La rivoluzione della tenerezza è ispirata dall’omelia Nato da donna che Papa Francesco recitò il primo gennaio del 2020 nella ricorrenza della 53ma Giornata Mondiale della Pace. Clelia ricopia integralmente il testo dell’omelia, associandolo alla sua solita immagine iconica.



«Nato da donna, così è venuto Gesù. Non è apparso al mondo adulto, ma come ci ha detto il Vangelo, è stato concepito nel grembo, lì ha fatto sua la nostra umanità… La rinascita dell’umanità è cominciata dalla donna. Le donne sono fonti di vita. Eppure sono continuamente offese, picchiate, violentate, indotte a prostituirsi e a sopprimere la vita che portano in grembo. Ogni violenza inferta alla donna è una profanazione di Dio, nato da donna». Solo le artiste donne possono arrivare a certe coraggiose forme espressive; esiste un modo femminile di fare arte, diverso da quello maschile, anche se le donne per affermarlo stentano a trovare spazi, soprattutto se non seguono regole consolidate.
Le artiste esprimono e narrano con la loro poetica e con il loro linguaggio la personale visione della donna che si fa portavoce di un messaggio, un esempio di vita, ponendo l’attenzione sulla cultura misogina e maschilista, e ribadendo con forza e dedizione il loro anelito a un unico e fondamentale diritto: la libertà. E Clelia è una di queste artiste coraggiose.
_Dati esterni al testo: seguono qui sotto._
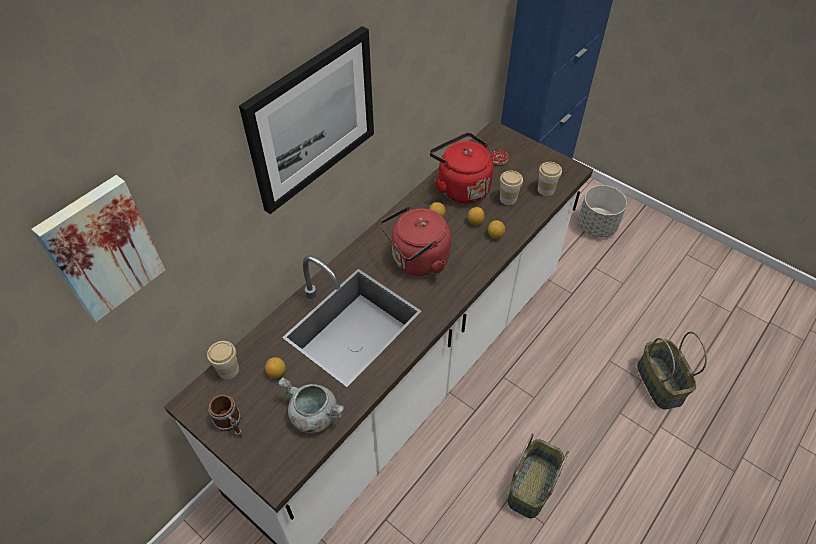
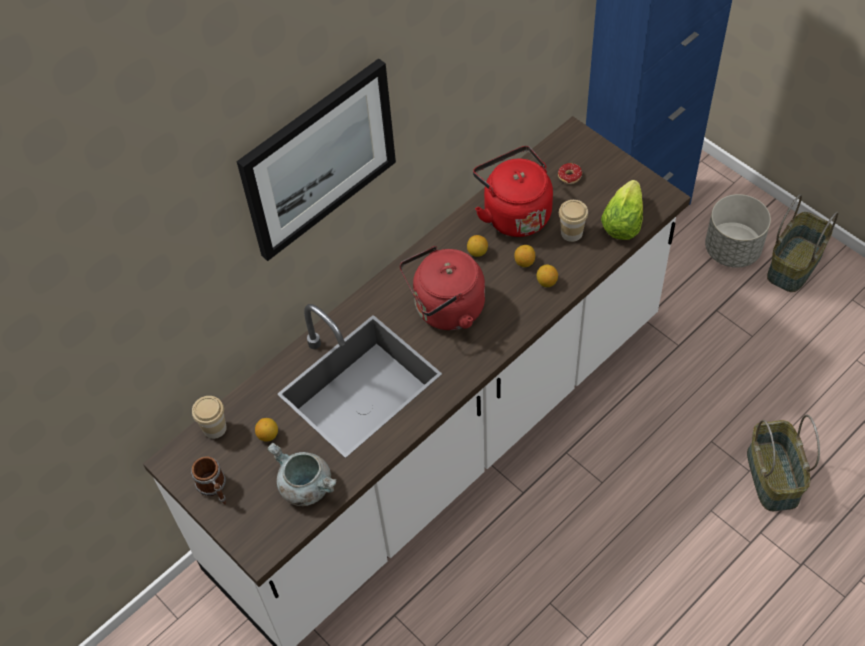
camera: 10 degrees right, 5 degrees up
(101, 248) = (95, 308): picture -> none
(531, 485) = (579, 591): basket -> basket (794, 263)
(546, 190) = (622, 223): cup -> lettuce

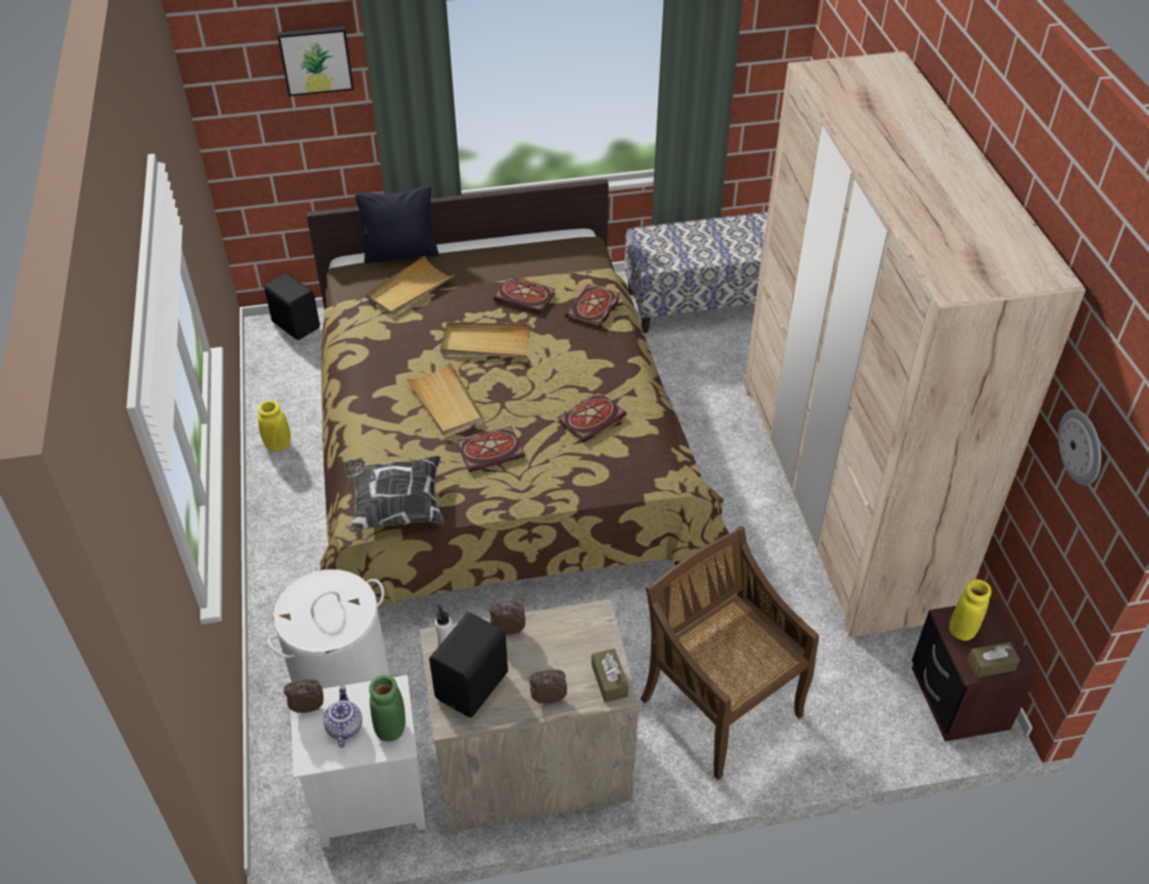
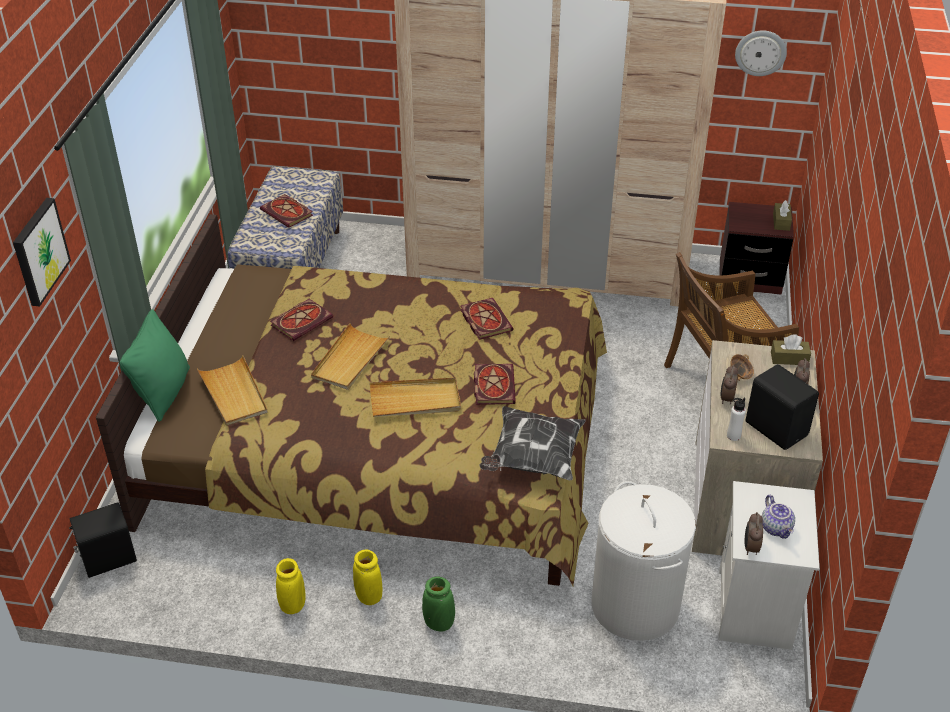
camera: 70 degrees left, 5 degrees down
(343, 727) = (777, 528): teapot -> teapot turned 120 degrees counterclockwise
(390, 728) = (784, 500): green vase -> green vase (439, 623)
(401, 253) = (163, 393): black pillow -> green pillow
(556, 636) = (740, 375): none -> bowl
(594, 309) = (346, 286): book -> book (288, 213)
(962, 630) = (750, 223): yellow vase -> yellow vase (369, 596)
Bianca Pucciarelli, in arte Tomaso Binga, nella performance in cui si è esibita la sera dell’inaugurazione della mostra romana, le ha dedicato queste parole:
Se la Patria
coi ladroni
per millenni ha governato
or la Clelia ci propone
una Matria
risanata!
Una Matria che sorride
che ci abbraccia e benedice!
Una Matria sempre all’erta
che ci guida alla scoperta
per guardare
… cielo e stelle…
… luna piena… e… sole forte…
… senza orrori e senza morte…
a cui
il mondo apre
le porte!
***
Articolo di Livia Capasso

Laureata in Lettere moderne a indirizzo storico-artistico, ha insegnato Storia dell’arte nei licei fino al pensionamento. Accostatasi a tematiche femministe, è tra le fondatrici dell’associazione Toponomastica femminile.
Brava Livia, ci hai fatto entrare nel cuore e negli occhi dell’artista Clelia Mori, ma anche nel tuo amore per il genere femminile.